Relations can be applied to the keyword BOX (which represents the box being evaluated by the query) and to the box variables defined in the WITH clause. These variables can generally represent set of boxes. SRQL also supports the keywords ANY and ALL to compare single boxes with set of boxes, using the same semantics of SQL. Finally, a further keyword EACH is provided to support more complex extractions, with the following meaning. Given the expression {BOX relation EACH B, for each box b in the set B, the EACH construct calculates the set of all the boxes a such that a relation b holds. The overall evaluation allows to collect and return all these boxes a.
This clause defines the ordering of the results. The ordering key can be any box property (see the HAVING clause below) or the coordinates, specified by the keywords XPOS and YPOS, respectively, of the upper-left (UL) or the lower-right (LR) points of the box. The ordering can be ASCending or DESCending, and more than one ordering key can be specified.
This clause is used to define some particular (sets of) boxes on the box model and assign them to variables to be used in the WHERE clause. The tool automatically defines the START variable to point to the upper left corner of the user image. Other boxes can be specified using their absolute coordinates or as the result of a nested query.

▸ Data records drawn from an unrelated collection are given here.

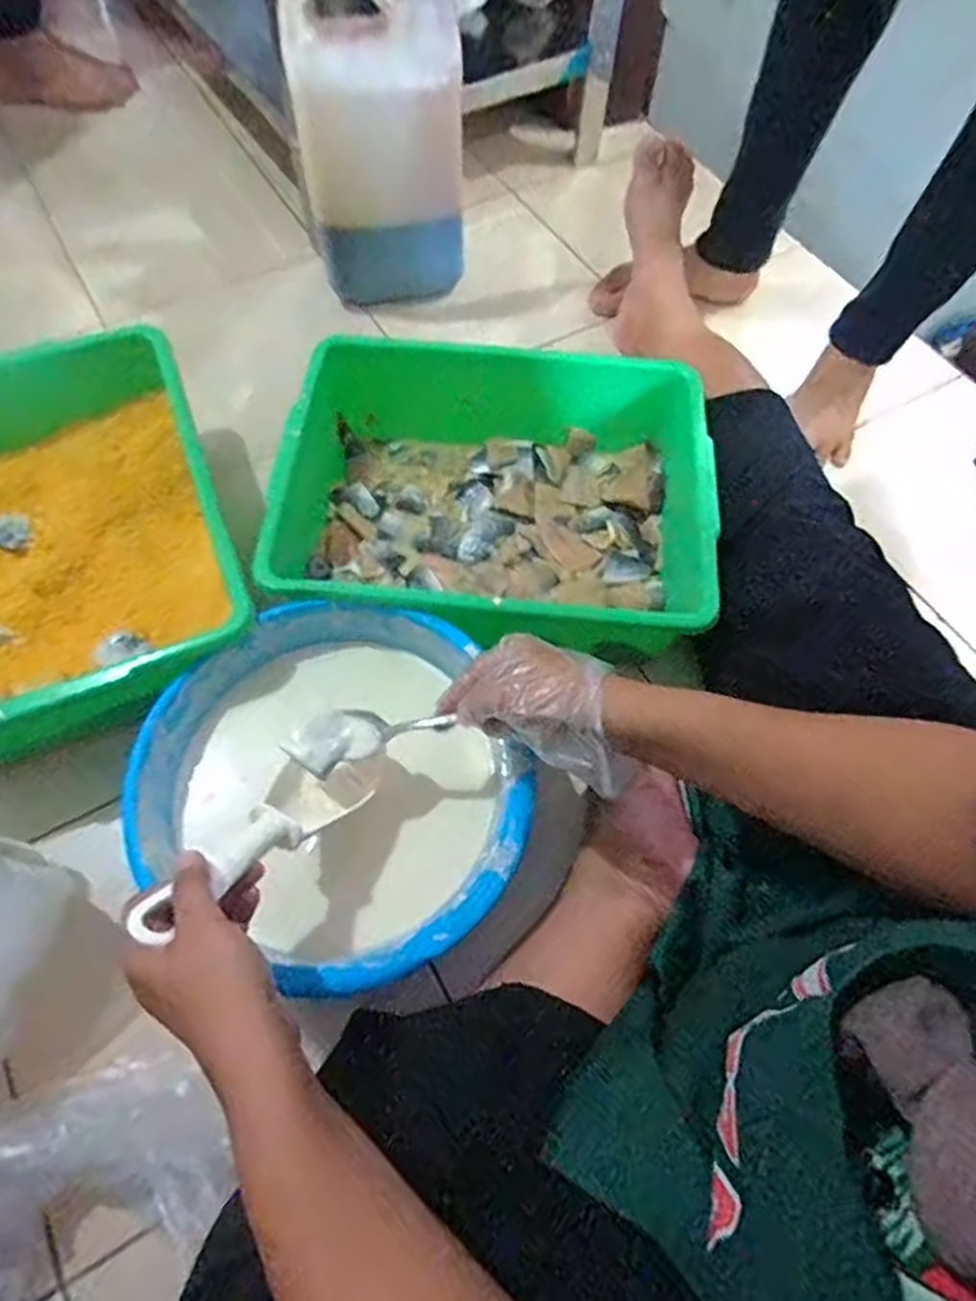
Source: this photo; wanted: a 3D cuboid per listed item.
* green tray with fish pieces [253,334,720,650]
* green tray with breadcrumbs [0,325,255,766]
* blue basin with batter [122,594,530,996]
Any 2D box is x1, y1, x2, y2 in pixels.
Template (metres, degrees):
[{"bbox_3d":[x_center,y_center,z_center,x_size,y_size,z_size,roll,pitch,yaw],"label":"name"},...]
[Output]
[{"bbox_3d":[0.008,-0.144,0.678,0.383,0.119,0.299,4,62,1],"label":"green tray with fish pieces"},{"bbox_3d":[-0.393,-0.095,0.637,0.297,0.140,0.377,-20,65,-12],"label":"green tray with breadcrumbs"},{"bbox_3d":[-0.113,0.110,0.573,0.293,0.134,0.266,30,65,13],"label":"blue basin with batter"}]

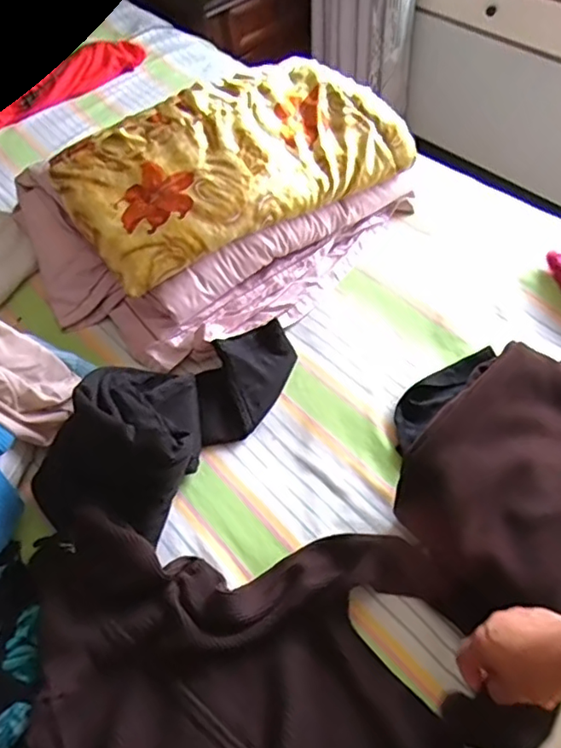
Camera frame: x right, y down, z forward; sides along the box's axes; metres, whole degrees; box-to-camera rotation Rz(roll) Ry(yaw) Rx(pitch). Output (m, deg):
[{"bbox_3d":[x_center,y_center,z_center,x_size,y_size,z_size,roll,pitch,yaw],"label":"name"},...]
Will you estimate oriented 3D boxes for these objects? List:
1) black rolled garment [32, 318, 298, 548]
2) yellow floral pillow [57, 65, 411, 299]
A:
[{"bbox_3d":[-0.136,0.044,0.763,0.184,0.138,0.371,34,50,25],"label":"black rolled garment"},{"bbox_3d":[-0.084,-0.355,0.937,0.514,0.080,0.311,-30,58,-17],"label":"yellow floral pillow"}]

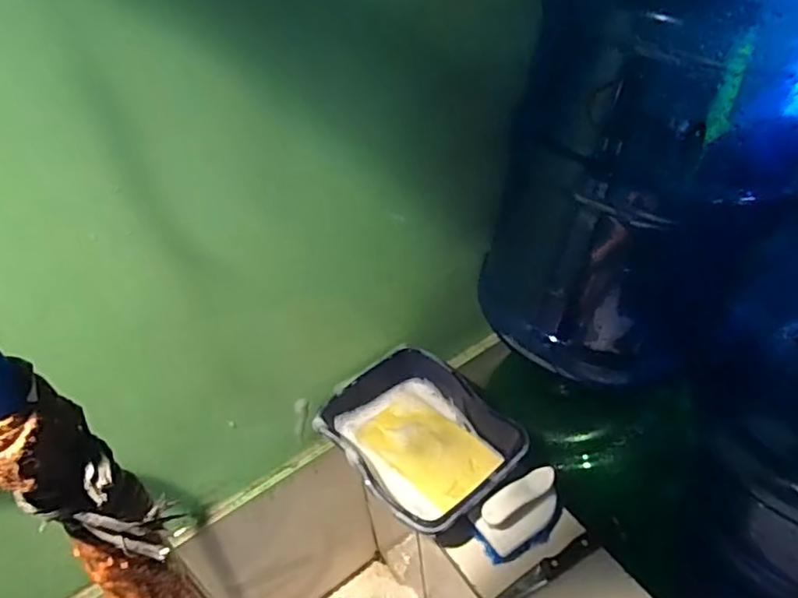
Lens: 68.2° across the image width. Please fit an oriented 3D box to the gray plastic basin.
[{"bbox_3d":[0.022,0.161,0.663,0.157,0.073,0.199,-32,50,-25],"label":"gray plastic basin"}]

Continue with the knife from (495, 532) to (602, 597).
[{"bbox_3d":[0.149,0.279,0.600,0.128,0.014,0.019,-23,46,-18],"label":"knife"}]

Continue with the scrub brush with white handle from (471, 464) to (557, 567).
[{"bbox_3d":[0.129,0.222,0.609,0.092,0.057,0.043,-25,47,-20],"label":"scrub brush with white handle"}]

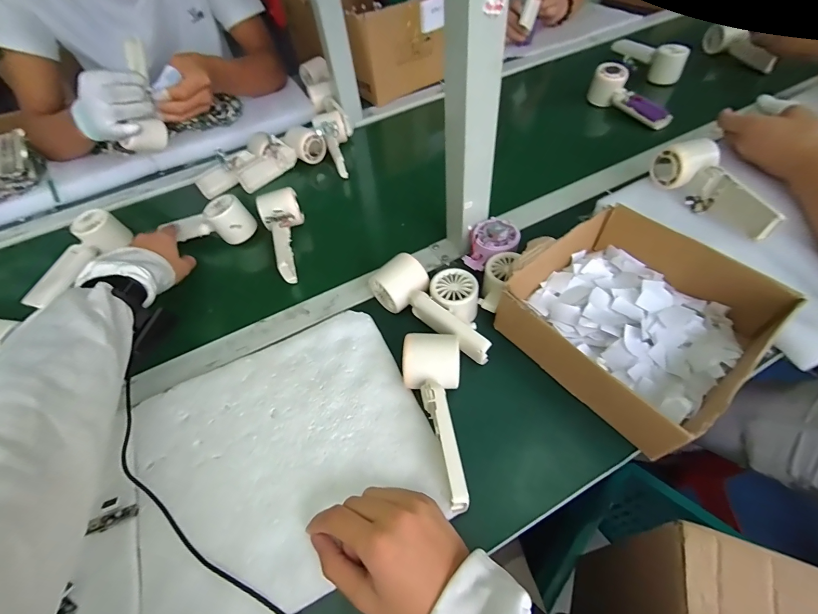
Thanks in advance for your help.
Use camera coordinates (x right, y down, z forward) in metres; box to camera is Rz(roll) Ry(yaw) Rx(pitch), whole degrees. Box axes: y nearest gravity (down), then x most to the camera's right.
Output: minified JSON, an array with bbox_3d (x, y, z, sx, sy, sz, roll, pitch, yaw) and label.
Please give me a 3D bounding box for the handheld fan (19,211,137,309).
[{"bbox_3d":[-0.507,-0.080,0.564,0.049,0.051,0.152,26,74,22],"label":"handheld fan"}]

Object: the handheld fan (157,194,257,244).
[{"bbox_3d":[-0.295,-0.132,0.565,0.116,0.054,0.052,-3,53,11],"label":"handheld fan"}]

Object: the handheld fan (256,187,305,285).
[{"bbox_3d":[-0.185,-0.105,0.530,0.055,0.069,0.153,-11,66,-4],"label":"handheld fan"}]

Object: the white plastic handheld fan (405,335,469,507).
[{"bbox_3d":[0.022,0.101,0.347,0.055,0.047,0.154,-1,53,5],"label":"white plastic handheld fan"}]

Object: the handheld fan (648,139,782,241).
[{"bbox_3d":[0.390,-0.150,0.465,0.059,0.049,0.161,-23,55,-12],"label":"handheld fan"}]

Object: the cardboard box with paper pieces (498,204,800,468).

This clause contains a boolean expression using the common comparison operators applied to property identifiers. If this clause is specified, the expression is evaluated on each box selected by the WHERE clause, and only the ones satisfying both the WHERE and the HAVING expressions are returned by the query. In particular, when the box has a textual content, the LIKE operator can be used to match it against a regular expression.